### Trecho da reportagem ###

'Peer Gynt', de Ibsen, ganha montagem sincretista do diretor Gabriel Villela
Peer Gynt não queria qualquer reino. Queria ser rei de si mesmo. Não que o fizesse pelos modos mais louváveis: Gynt é um fingidor. Meio louco, meio mau-caráter, conta lorotas sobre sua vida, inventa feitos extravagantes, seduz e engana a quem conhece.
Mas há também no seu espírito juvenil um quê de libertário. "Todo sonhador é transgressor", diz o ator Chico Carvalho, que interpreta o personagem na peça homônima de Henrik Ibsen. Dirigida por Gabriel Villela, a montagem reabre nesta quinta (29) o teatro do Sesi, na avenida Paulista, fechado para reformas desde o início do ano. Por trafegar entre o juvenil e o adulto, a peça terá sessões vespertinas.
O anti-herói criado pelo dramaturgo norueguês em 1867 foi inspirado num personagem do folclore nórdico –um trapaceiro fadado à destruição; sua única redenção é o amor de uma mulher.
A narrativa de Ibsen trafega entre o tempo e o espaço e o consciente e o inconsciente no personagem. Começa na juventude do camponês Gynt, acompanha-o por suas viagens pelo mundo (ele se diz "norueguês de nascimento e cosmopolita de espírito"), passando por terras reais e fantásticas, seu enriquecimento por meios ilícitos –trafica escravos e mercadorias–, seus amores e desamores e seu retorno à terra Natal.
Também deixa à sua espera na Noruega a amada Solveig. "Ela é como Penélope, aguardando pelo retorno de Ulisses na 'Odisseia'. Solveig é a virtude da espera, da paciência", comenta Mel Lisboa, que interpreta a personagem.
"Ele é um anti-herói sem nenhum caráter, meio Macunaíma", afirma Villela. "Mas é também um oráculo. Revela muito sobre o homem."
Como quando Gynt compara o ser humano ao descascar de uma cebola: "Quanto mais te cavo e em ti me aprofundo, mais descubro que em ti não há fundo". "A gente o relacionou muito a dom Quixote", diz Carvalho. "Ninguém o entende, ele é louco, mas também visionário."

###

- [Exercícios propostos]:
• A. Liste todas as pessoas reais nomeadas na reportagem sobre a montagem de "Peer Gynt".
• B. Transcreva da reportagem sobre a montagem de "Peer Gynt" o trecho que começa em "A narrativa de" e segue até "interpreta a personagem.".
Os registros vêm de uma fonte diferente da reportagem.

### Dados apresentados ###

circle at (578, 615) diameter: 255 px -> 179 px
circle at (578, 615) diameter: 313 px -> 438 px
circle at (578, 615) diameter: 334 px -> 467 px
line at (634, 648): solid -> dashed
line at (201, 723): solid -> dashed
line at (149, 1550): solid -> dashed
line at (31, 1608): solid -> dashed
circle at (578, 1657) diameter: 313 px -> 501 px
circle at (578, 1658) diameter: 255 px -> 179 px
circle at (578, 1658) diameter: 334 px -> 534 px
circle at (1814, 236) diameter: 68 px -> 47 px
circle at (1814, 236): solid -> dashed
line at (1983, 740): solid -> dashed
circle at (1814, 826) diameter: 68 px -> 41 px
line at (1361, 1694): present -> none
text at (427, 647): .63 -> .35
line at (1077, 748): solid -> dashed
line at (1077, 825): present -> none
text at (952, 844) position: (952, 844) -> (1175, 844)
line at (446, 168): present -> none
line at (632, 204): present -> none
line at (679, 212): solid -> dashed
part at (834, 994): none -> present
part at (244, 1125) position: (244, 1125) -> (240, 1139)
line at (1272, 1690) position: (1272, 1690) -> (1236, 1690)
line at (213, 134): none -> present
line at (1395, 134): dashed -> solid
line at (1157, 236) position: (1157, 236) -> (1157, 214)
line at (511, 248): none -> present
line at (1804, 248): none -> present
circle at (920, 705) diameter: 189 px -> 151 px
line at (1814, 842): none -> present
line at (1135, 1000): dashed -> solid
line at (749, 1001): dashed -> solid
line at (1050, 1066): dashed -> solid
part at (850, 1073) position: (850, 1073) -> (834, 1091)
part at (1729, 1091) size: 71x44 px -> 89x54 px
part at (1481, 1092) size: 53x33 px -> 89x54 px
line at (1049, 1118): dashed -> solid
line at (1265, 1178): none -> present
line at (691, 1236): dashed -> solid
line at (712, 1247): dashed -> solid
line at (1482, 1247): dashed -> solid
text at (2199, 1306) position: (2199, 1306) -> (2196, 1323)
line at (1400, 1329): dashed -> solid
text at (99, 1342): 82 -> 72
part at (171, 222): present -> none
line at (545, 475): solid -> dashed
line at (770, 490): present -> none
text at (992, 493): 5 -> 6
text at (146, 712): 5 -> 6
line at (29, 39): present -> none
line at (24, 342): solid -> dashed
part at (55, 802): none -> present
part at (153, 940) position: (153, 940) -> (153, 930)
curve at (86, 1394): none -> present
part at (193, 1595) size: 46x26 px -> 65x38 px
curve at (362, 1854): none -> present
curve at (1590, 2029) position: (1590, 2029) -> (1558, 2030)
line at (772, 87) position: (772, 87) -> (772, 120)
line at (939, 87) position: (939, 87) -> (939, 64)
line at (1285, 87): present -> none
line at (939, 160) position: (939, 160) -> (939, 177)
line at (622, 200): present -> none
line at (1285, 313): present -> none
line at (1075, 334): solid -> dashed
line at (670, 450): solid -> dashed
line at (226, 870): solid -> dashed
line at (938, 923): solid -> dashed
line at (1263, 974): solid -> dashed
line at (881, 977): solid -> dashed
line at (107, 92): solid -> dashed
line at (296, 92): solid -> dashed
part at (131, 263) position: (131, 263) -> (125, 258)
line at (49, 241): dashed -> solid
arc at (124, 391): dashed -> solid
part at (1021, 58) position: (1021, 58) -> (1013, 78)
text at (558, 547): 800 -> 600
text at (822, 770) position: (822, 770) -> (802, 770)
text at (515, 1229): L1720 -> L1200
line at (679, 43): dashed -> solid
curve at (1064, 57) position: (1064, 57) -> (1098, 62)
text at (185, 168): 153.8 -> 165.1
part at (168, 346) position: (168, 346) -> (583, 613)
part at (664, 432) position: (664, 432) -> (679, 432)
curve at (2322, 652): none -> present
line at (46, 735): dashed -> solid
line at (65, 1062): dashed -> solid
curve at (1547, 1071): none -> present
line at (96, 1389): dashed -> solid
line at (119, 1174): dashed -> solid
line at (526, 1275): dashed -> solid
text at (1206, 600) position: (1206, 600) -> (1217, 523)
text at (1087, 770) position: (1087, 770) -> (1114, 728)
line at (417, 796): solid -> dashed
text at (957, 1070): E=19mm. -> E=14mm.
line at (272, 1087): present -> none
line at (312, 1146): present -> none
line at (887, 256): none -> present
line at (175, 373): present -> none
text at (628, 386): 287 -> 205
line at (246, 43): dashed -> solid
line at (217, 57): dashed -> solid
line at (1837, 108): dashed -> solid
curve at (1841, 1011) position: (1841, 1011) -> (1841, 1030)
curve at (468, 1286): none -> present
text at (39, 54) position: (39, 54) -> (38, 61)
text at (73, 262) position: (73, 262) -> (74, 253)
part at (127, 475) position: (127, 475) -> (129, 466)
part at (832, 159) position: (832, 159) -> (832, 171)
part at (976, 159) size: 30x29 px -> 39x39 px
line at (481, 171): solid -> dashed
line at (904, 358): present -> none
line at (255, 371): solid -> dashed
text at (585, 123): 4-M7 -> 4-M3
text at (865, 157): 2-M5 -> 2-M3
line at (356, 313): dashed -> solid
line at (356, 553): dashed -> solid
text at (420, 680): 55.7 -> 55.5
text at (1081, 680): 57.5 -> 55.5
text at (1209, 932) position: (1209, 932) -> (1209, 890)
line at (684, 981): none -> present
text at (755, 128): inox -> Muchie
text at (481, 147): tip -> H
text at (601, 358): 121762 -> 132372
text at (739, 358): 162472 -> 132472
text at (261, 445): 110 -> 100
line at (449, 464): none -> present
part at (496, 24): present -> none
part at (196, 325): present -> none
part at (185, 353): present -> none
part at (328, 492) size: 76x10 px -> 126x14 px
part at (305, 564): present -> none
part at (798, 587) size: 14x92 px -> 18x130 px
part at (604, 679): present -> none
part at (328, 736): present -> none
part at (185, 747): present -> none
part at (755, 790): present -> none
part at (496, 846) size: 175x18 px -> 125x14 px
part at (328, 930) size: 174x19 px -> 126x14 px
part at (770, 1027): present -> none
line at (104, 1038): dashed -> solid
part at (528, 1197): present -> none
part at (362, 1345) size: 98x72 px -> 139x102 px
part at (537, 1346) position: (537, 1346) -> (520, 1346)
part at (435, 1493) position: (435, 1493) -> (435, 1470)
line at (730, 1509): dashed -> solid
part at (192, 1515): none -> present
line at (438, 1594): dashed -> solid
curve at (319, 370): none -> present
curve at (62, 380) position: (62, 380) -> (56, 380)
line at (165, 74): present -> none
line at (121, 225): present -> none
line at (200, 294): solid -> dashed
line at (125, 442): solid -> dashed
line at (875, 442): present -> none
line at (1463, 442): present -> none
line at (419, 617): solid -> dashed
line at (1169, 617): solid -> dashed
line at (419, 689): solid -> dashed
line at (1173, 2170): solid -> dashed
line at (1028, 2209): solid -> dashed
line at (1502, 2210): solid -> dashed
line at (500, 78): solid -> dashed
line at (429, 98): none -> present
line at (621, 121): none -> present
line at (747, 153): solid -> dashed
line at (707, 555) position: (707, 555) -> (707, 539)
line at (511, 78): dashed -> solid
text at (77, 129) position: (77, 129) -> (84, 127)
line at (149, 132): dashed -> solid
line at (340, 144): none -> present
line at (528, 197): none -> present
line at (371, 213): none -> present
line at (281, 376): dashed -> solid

###

- [Respostas dos exercícios]:
• A. Henrik Ibsen, Chico Carvalho, Gabriel Villela, Mel Lisboa

• B.
A narrativa de Ibsen trafega entre o tempo e o espaço e o consciente e o inconsciente no personagem. Começa na juventude do camponês Gynt, acompanha-o por suas viagens pelo mundo (ele se diz "norueguês de nascimento e cosmopolita de espírito"), passando por terras reais e fantásticas, seu enriquecimento por meios ilícitos –trafica escravos e mercadorias–, seus amores e desamores e seu retorno à terra Natal.
Também deixa à sua espera na Noruega a amada Solveig. "Ela é como Penélope, aguardando pelo retorno de Ulisses na 'Odisseia'. Solveig é a virtude da espera, da paciência", comenta Mel Lisboa, que interpreta a personagem.